Date-based notification alerts automatically notify relevant staff when an agreement is approaching a key milestone — an upcoming expiration, a renewal deadline, or an overdue execution. Setting up alerts reduces reliance on manual calendar tracking and helps ensure that agreements do not lapse or expire without a deliberate decision.
This article is intended for Agreements Administrators who configure alert settings for your institution.
Types of Date-Based Alerts
Cayuse Agreements supports alerts based on the key date fields stored on each agreement record:
- Expiration approaching — Notifies designated recipients a set number of days before an agreement's expiration date.
- Renewal due — Alerts when a renewal action should be initiated based on the expiration date minus a configured lead time.
- Execution overdue — Notifies when an agreement has been in a pre-execution status (for example, In Negotiation or Routed for Signature) past a configured threshold without reaching an Executed status.
Alerts can be configured with different thresholds to create a tiered notification sequence — for example, a first alert at 90 days before expiration, a second at 60 days, and a final alert at 30 days.
How Administrators Configure Alert Thresholds
As an Administrator, you configure alerts in the administrative settings area of Cayuse Agreements. The general process is:
- Navigate to the Settings tab of Cayuse Agreements.
- Locate the Notifications configuration section.
- Select the alert type you want to configure (expiration, renewal, execution overdue, etc.).
- Set the threshold — the number of days before (or after) the key date when the alert should fire.
- Specify who receives the alert:
- The agreement's assigned primary manager
- A specific role (for example, all users with the Contracts Officer role)

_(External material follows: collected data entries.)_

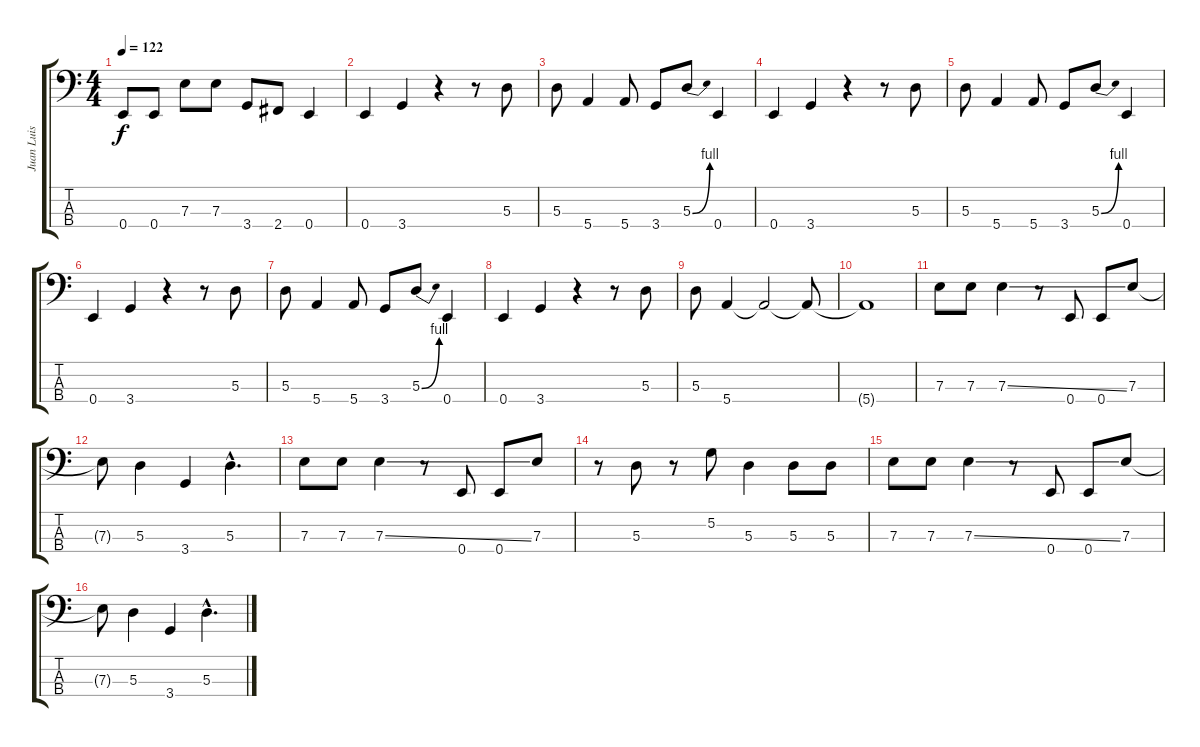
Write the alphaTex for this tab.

\track ("Juan Luis Serrano" "Juan Luis ") {instrument electricbasspick}
\staff {score tabs}
\tuning (G2 D2 A1 E1) {hide}
\ts (4 4)
\tempo 122
\clef f4
\ks c
0.4.8{dy f} 0.4.8 7.3.8 7.3.8 3.4.8 2.4.8 0.4.4 |
0.4.4 3.4.4 r.4 r.8 5.3.8 |
5.3.8 5.4.4 5.4.8 3.4.8 5.3{be (bend 0 0 60 4)}.8 0.4.4 |
0.4.4 3.4.4 r.4 r.8 5.3.8 |
5.3.8 5.4.4 5.4.8 3.4.8 5.3{be (bend 0 0 60 4)}.8 0.4.4 |
0.4.4 3.4.4 r.4 r.8 5.3.8 |
5.3.8 5.4.4 5.4.8 3.4.8 5.3{be (bend 0 0 60 4)}.8 0.4.4 |
0.4.4 3.4.4 r.4 r.8 5.3.8 |
5.3.8 5.4.4 5.4{t}.2 5.4{t}.8 |
5.4{t}.1 |
7.3.8 7.3.8 7.3{ss}.4 r.8 0.4.8 0.4.8 7.3.8 |
7.3{t}.8 5.3.4 3.4.4 5.3{hac}.4{d} |
7.3.8 7.3.8 7.3{ss}.4 r.8 0.4.8 0.4.8 7.3.8 |
r.8 5.3.8 r.8 5.2.8 5.3.4 5.3.8 5.3.8 |
7.3.8 7.3.8 7.3{ss}.4 r.8 0.4.8 0.4.8 7.3.8 |
7.3{t}.8 5.3.4 3.4.4 5.3{hac}.4{d}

- A specific individual or list of individuals
- Enable the alert and save the configuration.
Repeat for each alert type and threshold combination your office needs.
Who Receives Alerts
You have flexibility in targeting alerts to the right people:
- Primary manager: The person assigned to the agreement receives the alert. This is the most direct assignment and works well for offices where one person owns each agreement.
- Role-based recipients: All users with a specified role receive the alert. Use this for alerts that require a supervisor or director to be aware regardless of who manages the specific agreement.

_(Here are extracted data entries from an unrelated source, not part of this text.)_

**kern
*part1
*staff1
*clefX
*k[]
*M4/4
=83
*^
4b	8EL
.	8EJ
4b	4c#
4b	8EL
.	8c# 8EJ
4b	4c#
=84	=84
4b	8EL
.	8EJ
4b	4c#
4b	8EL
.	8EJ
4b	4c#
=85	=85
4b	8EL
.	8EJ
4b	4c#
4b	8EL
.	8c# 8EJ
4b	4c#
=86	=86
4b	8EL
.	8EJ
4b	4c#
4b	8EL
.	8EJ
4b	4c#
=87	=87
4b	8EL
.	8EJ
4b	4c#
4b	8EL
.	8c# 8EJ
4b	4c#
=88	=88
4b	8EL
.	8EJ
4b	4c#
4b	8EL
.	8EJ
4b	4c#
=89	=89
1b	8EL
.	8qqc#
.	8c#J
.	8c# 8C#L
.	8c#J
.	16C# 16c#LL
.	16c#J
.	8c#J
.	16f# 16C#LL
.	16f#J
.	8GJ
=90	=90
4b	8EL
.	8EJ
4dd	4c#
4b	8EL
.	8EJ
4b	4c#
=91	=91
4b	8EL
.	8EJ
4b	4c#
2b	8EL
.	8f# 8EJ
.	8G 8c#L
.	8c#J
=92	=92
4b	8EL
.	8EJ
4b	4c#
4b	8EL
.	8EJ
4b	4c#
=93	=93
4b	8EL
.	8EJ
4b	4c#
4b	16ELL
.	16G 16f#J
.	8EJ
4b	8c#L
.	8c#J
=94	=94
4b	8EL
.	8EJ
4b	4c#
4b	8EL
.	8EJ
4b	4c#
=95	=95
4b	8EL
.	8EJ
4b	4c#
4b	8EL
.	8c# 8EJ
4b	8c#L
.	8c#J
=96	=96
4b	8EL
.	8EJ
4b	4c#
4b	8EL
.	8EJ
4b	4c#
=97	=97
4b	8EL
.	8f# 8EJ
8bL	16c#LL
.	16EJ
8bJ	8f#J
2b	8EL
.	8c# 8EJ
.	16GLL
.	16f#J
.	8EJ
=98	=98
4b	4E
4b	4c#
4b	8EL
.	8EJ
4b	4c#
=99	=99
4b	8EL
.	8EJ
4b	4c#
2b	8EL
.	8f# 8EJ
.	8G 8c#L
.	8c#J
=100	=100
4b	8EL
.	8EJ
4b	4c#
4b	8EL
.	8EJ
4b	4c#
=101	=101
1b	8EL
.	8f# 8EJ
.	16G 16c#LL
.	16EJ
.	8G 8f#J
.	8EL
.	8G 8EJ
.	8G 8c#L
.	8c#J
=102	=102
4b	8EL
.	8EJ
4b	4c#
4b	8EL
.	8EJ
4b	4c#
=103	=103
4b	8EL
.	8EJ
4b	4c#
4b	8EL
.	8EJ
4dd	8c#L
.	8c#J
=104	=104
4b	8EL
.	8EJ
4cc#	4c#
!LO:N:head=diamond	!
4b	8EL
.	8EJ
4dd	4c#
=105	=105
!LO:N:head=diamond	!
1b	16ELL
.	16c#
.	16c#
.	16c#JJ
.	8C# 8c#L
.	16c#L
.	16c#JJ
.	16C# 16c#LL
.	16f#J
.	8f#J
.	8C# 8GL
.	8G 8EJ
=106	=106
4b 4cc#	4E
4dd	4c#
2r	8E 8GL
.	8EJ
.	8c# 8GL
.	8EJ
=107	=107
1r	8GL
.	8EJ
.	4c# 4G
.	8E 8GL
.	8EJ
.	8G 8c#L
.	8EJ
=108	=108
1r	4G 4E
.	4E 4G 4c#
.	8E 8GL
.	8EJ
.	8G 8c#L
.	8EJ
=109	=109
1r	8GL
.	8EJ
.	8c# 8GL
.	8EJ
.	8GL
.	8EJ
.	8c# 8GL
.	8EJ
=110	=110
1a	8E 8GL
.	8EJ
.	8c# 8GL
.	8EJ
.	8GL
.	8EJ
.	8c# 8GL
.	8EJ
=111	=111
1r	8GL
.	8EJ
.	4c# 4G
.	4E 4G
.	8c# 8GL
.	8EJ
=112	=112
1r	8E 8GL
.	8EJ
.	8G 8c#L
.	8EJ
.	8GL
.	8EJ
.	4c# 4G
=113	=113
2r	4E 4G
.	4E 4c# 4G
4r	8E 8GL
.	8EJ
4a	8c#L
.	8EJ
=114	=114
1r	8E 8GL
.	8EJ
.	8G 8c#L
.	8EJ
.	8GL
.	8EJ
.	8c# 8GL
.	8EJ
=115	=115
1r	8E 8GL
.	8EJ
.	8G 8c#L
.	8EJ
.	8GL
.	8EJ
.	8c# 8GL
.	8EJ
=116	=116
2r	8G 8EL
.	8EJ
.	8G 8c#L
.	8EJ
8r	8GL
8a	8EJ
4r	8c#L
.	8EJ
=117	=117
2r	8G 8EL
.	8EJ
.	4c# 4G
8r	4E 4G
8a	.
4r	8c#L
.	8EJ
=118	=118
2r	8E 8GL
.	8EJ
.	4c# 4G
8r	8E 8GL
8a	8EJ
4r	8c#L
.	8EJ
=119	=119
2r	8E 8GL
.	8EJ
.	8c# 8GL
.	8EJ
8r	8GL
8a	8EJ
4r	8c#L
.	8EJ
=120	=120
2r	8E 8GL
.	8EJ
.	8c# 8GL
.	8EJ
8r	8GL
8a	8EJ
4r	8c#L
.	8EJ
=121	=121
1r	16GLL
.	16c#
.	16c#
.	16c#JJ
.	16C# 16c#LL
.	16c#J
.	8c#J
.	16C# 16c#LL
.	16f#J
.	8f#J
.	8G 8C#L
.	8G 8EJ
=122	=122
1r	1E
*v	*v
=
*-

- Specified individuals: A named list of recipients. Use this for small teams or for alerts that should always go to a specific person (for example, a compliance officer who monitors all expiring agreements).
You can combine these — for example, alert both the primary manager and a role-based group.
Relationship to Manual Date Searches
Automated alerts complement — but do not replace — manual date-based searches. Even with alerts configured, run a periodic manual review of your expiration date filter to catch any records where dates were not entered or alerts did not fire as expected. See Managing Key Dates for how to run these searches.